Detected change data
Content starts
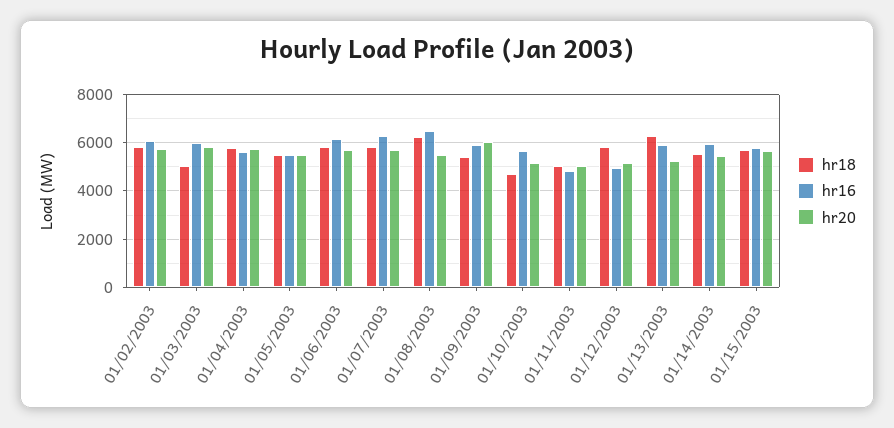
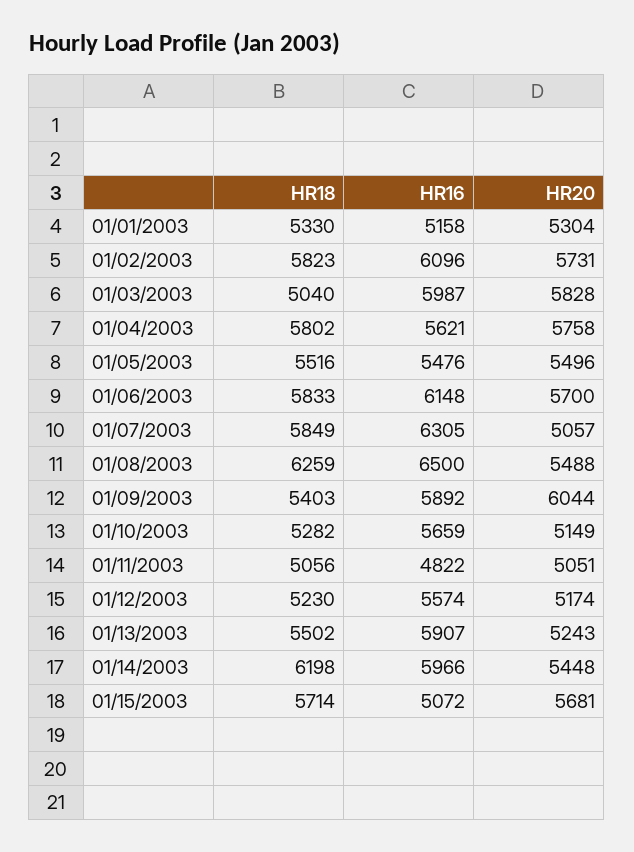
hr20, 01/07/2003: 5750 -> 5057
hr18, 01/10/2003: 4750 -> 5282
hr18, 01/12/2003: 5750 -> 5230
hr16, 01/12/2003: 5000 -> 5574
hr18, 01/13/2003: 6250 -> 5502
hr18, 01/14/2003: 5500 -> 6198
hr16, 01/15/2003: 5750 -> 5072
hr18, 01/01/2003: none -> 5330
hr16, 01/01/2003: none -> 5158
hr20, 01/01/2003: none -> 5304

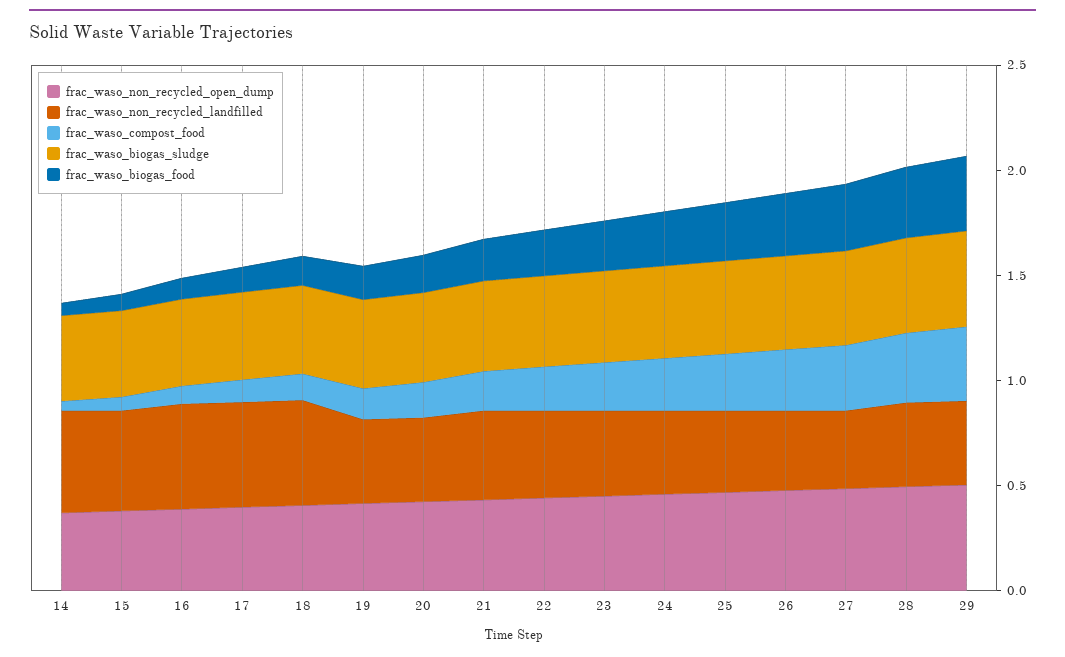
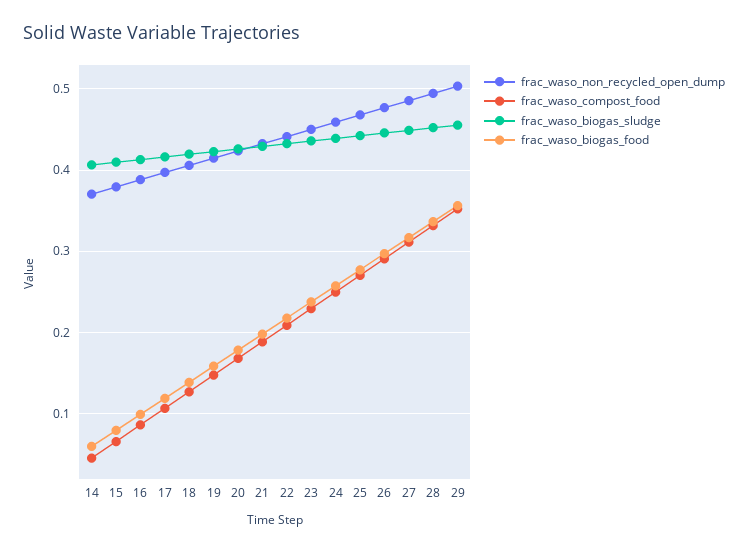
frac_waso_non_recycled_landfilled, 14: 0.5 -> none
frac_waso_non_recycled_landfilled, 15: 0.5 -> none
frac_waso_non_recycled_landfilled, 16: 0.5 -> none
frac_waso_non_recycled_landfilled, 17: 0.5 -> none
frac_waso_non_recycled_landfilled, 18: 0.5 -> none
frac_waso_non_recycled_landfilled, 19: 0.4 -> none
frac_waso_non_recycled_landfilled, 20: 0.4 -> none
frac_waso_non_recycled_landfilled, 21: 0.4 -> none
frac_waso_non_recycled_landfilled, 22: 0.4 -> none
frac_waso_non_recycled_landfilled, 23: 0.4 -> none
frac_waso_non_recycled_landfilled, 24: 0.4 -> none
frac_waso_non_recycled_landfilled, 25: 0.4 -> none
frac_waso_non_recycled_landfilled, 26: 0.4 -> none
frac_waso_non_recycled_landfilled, 27: 0.4 -> none
frac_waso_non_recycled_landfilled, 28: 0.4 -> none
frac_waso_non_recycled_landfilled, 29: 0.4 -> none

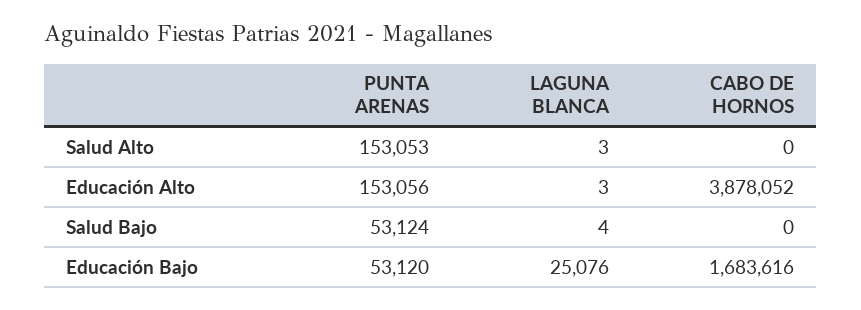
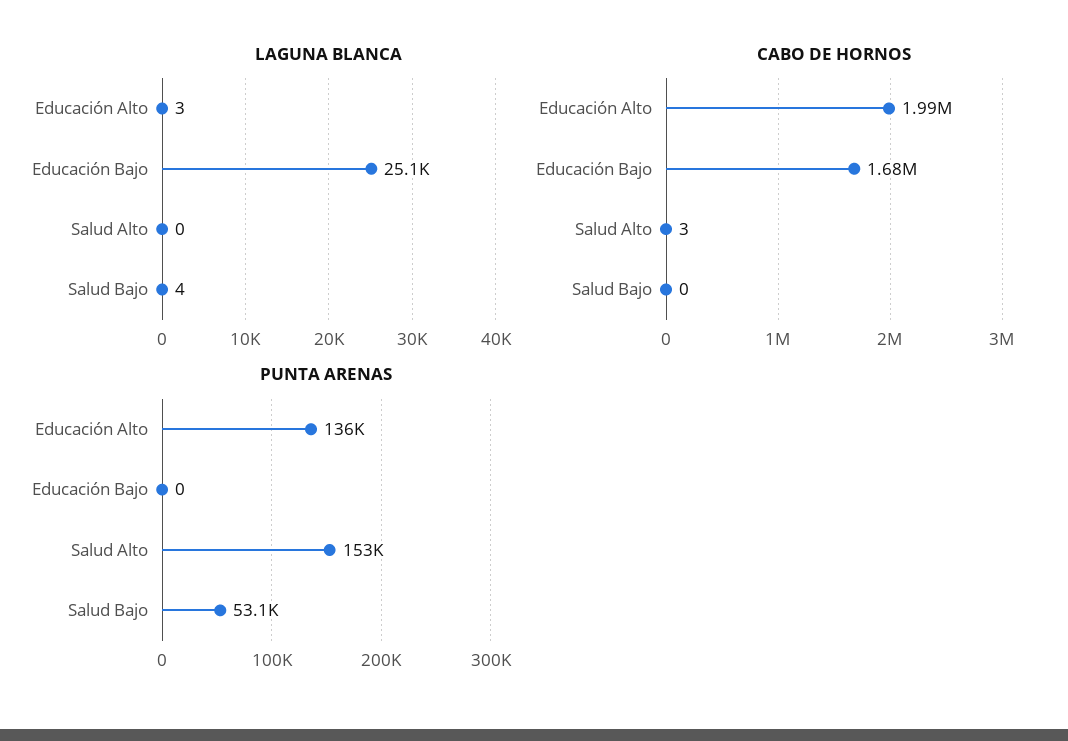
LAGUNA BLANCA, Salud Alto: 3 -> 0
CABO DE HORNOS, Salud Alto: 0 -> 3
PUNTA ARENAS, Educación Alto: 153056 -> 136000
CABO DE HORNOS, Educación Alto: 3878052 -> 1990000
PUNTA ARENAS, Educación Bajo: 53120 -> 0

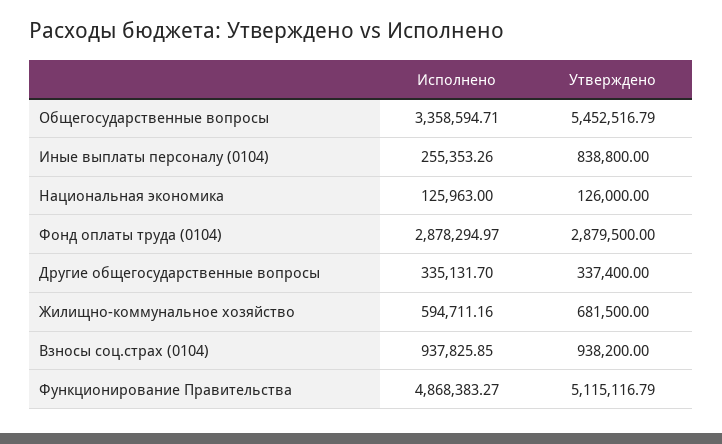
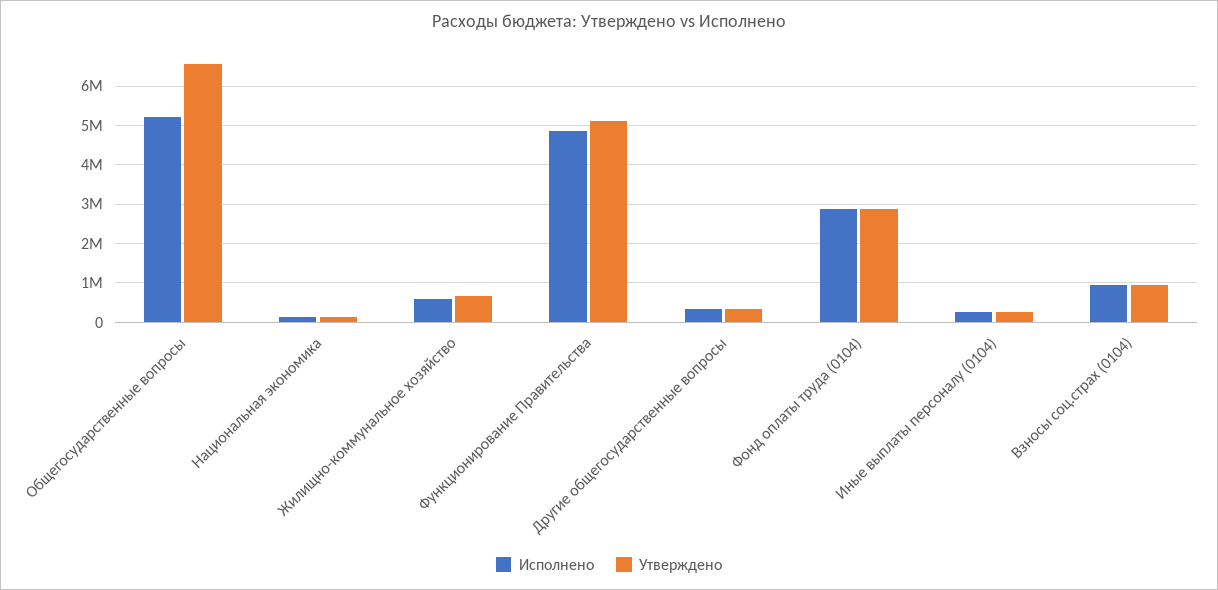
Исполнено, Общегосударственные вопросы: 3358594.71 -> 5200000
Утверждено, Общегосударственные вопросы: 5452516.79 -> 6600000
Утверждено, Иные выплаты персоналу (0104): 838800 -> 200000

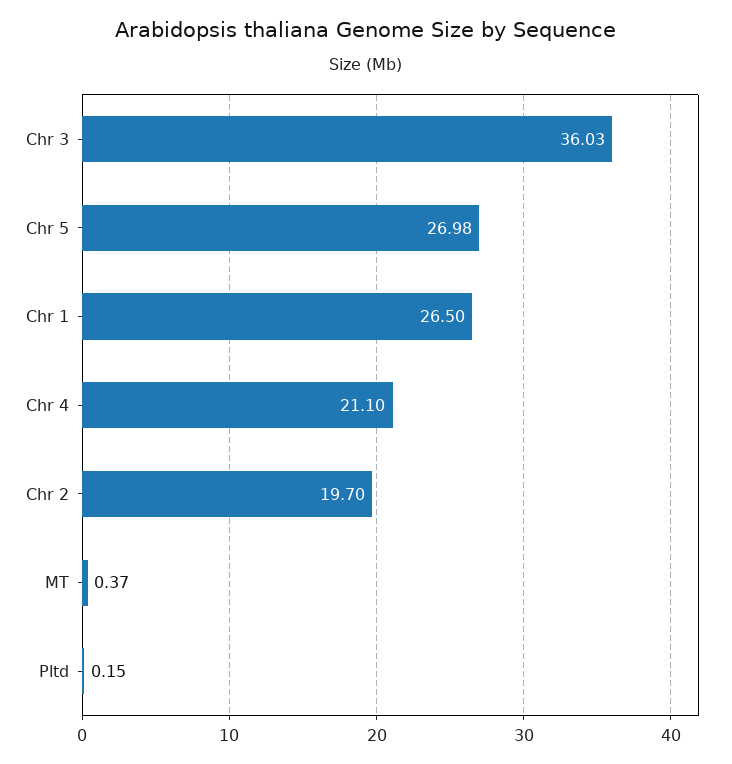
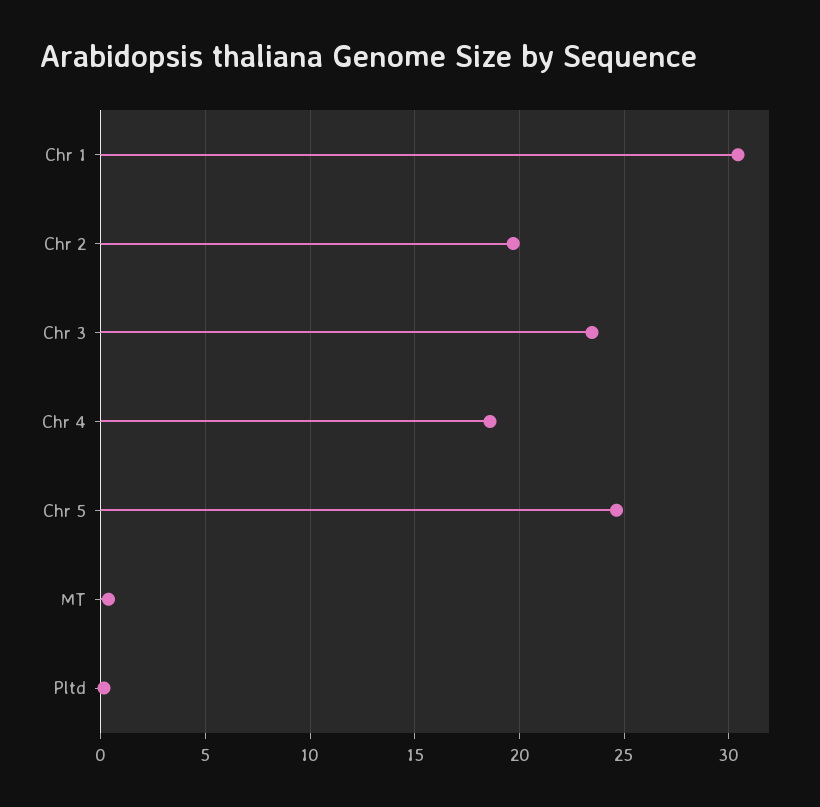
Chr 3: 36.03 -> 23.5
Chr 5: 26.98 -> 24.5
Chr 1: 26.5 -> 30.5
Chr 4: 21.1 -> 18.5

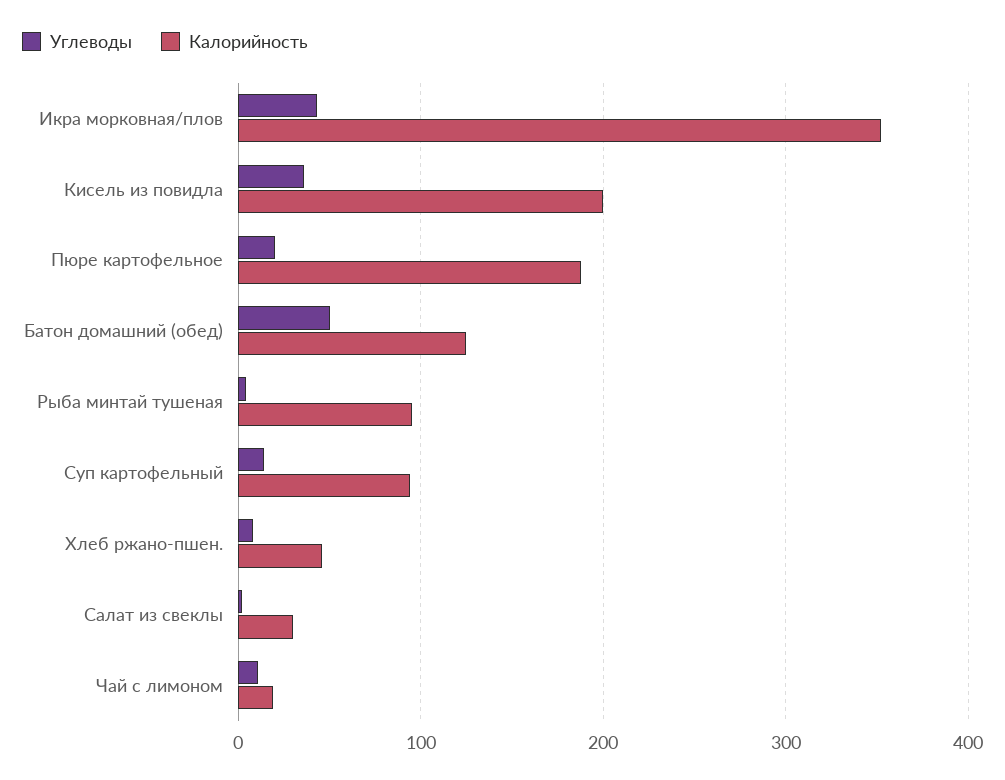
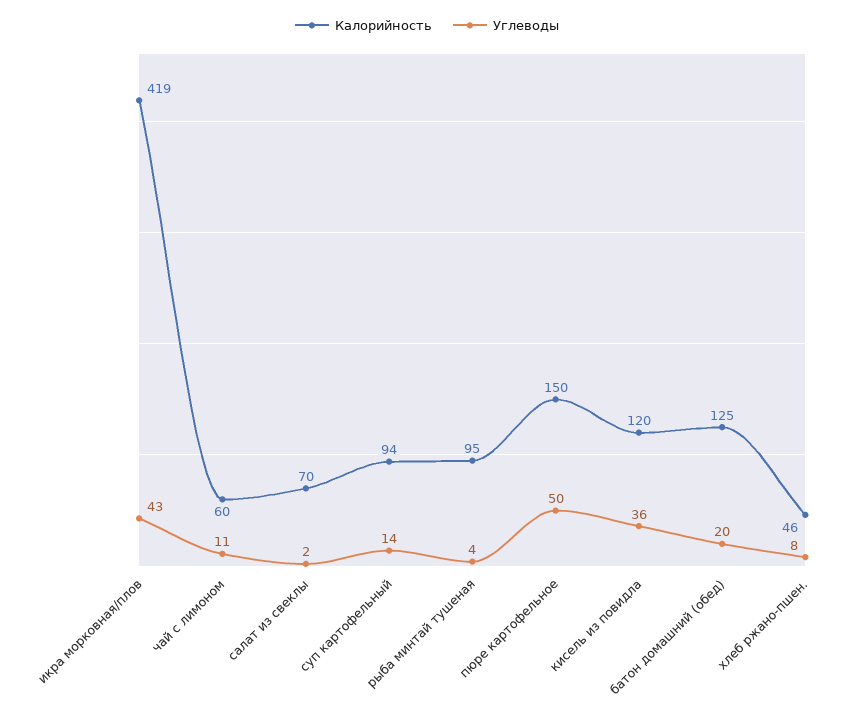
Калорийность, Икра морковная/плов: 350 -> 419
Калорийность, Кисель из повидла: 200 -> 120
Углеводы, Пюре картофельное: 20 -> 50
Калорийность, Пюре картофельное: 190 -> 150
Углеводы, Батон домашний (обед): 50 -> 20
Калорийность, Салат из свеклы: 30 -> 70
Калорийность, Чай с лимоном: 20 -> 60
Content ends
DIRECTIONS FOR THIS TASK:
The expected output is the lines above from the one containing "hr16, 01/12/2003: 5000 -> 5574" to the one containing "frac_waso_non_recycled_landfilled, 23: 0.4", both ends included, reproduced exactly with every picture left out.

WRITTEN RESPONSE:
hr16, 01/12/2003: 5000 -> 5574
hr18, 01/13/2003: 6250 -> 5502
hr18, 01/14/2003: 5500 -> 6198
hr16, 01/15/2003: 5750 -> 5072
hr18, 01/01/2003: none -> 5330
hr16, 01/01/2003: none -> 5158
hr20, 01/01/2003: none -> 5304

frac_waso_non_recycled_landfilled, 14: 0.5 -> none
frac_waso_non_recycled_landfilled, 15: 0.5 -> none
frac_waso_non_recycled_landfilled, 16: 0.5 -> none
frac_waso_non_recycled_landfilled, 17: 0.5 -> none
frac_waso_non_recycled_landfilled, 18: 0.5 -> none
frac_waso_non_recycled_landfilled, 19: 0.4 -> none
frac_waso_non_recycled_landfilled, 20: 0.4 -> none
frac_waso_non_recycled_landfilled, 21: 0.4 -> none
frac_waso_non_recycled_landfilled, 22: 0.4 -> none
frac_waso_non_recycled_landfilled, 23: 0.4 -> none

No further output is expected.